After a rollercoaster fortnight which mixed off-field hitches with compelling sporting drama, Olympics chief Thomas Bach hailed a “marvelous” Games in the Brazilian city.

“These were marvelous Olympic Games in the marvelous city!” said Bach, as he declared the Games closed and the Olympic flame was extinguished.

“These Olympic Games are leaving a unique legacy for generations to come. History will talk about a Rio de Janeiro before and a much better Rio de Janeiro after the Olympic Games.”

Just a few hours earlier, the United States basketball squad won the last gold of the Games, boosting their country’s place on top of the medals table.

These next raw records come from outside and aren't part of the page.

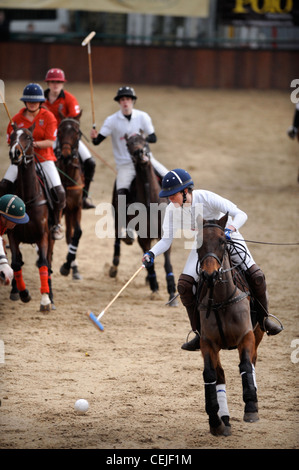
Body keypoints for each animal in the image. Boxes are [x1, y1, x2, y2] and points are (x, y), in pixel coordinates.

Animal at [7, 124, 54, 312]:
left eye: (29, 137)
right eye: (12, 136)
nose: (15, 153)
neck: (27, 198)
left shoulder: (43, 235)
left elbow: (43, 262)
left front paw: (46, 300)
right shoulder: (12, 235)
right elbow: (15, 263)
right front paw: (23, 293)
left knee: (48, 263)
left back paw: (51, 294)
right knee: (18, 260)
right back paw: (15, 290)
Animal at [110, 131, 178, 304]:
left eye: (145, 140)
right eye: (128, 145)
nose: (140, 153)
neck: (150, 199)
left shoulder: (163, 232)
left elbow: (167, 263)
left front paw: (171, 292)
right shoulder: (143, 236)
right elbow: (150, 261)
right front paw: (155, 289)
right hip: (116, 213)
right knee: (117, 237)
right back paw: (114, 266)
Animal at [196, 215, 264, 436]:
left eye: (222, 241)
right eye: (198, 241)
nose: (210, 275)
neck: (221, 300)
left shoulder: (246, 335)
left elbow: (245, 364)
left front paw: (250, 408)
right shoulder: (207, 343)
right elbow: (210, 374)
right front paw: (214, 420)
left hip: (258, 332)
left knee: (252, 361)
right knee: (220, 375)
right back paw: (224, 419)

At the closing ceremony, thousands of fans and athletes donned ponchos on a wet and windy night for a colorful festival of Brazilian culture and music with bursts of spectacular fireworks.

Smiling and waving athletes danced into the Maracana stadium taking selfies as Rio’s 16-day Summer Games closed ahead of the 2020 Olympics in Tokyo.

Japan’s Prime Minister Shinzo Abe made a comical cameo as Nintendo video game character Super Mario as Tokyo set out its store for 2020.

“The Japanese government will … work hard so it will be the best Olympics ever,” Abe said as he met Japanese medal-winners earlier.

Security scares and logistical problems were a feature of South America’s first Olympics, held against the backdrop of Brazil’s political and economic crisis.

Swathes of empty seats caused disquiet but the Games also witnessed the last hurrahs of both Usain Bolt and Michael Phelps, who both lived up to their billing.

Bolt sealed the sprint “triple triple” in his final Games, reaching a record-equaling nine gold medals with his third consecutive 100-meter, 200-meter and 4×100-meter sweep.

Swim legend Phelps took his unmatched career haul to 23 gold medals with another five in Rio — plus a silver, after his loss to former childhood fan Joseph Schooling.

Brazil came late to the party but the country celebrated long and loud when Neymar won a gold-medal penalty shoot-out against Germany to erase memories of their 7-1 World Cup semi-final humiliation in 2014.

America matched its tally of 46 golds from London four years ago to lead the medals table from Britain, who sealed surprise second place ahead of China with 27 golds to 26.

“We are one of those sporting superpowers now,” beamed UK Sport chief executive Liz Nicholl.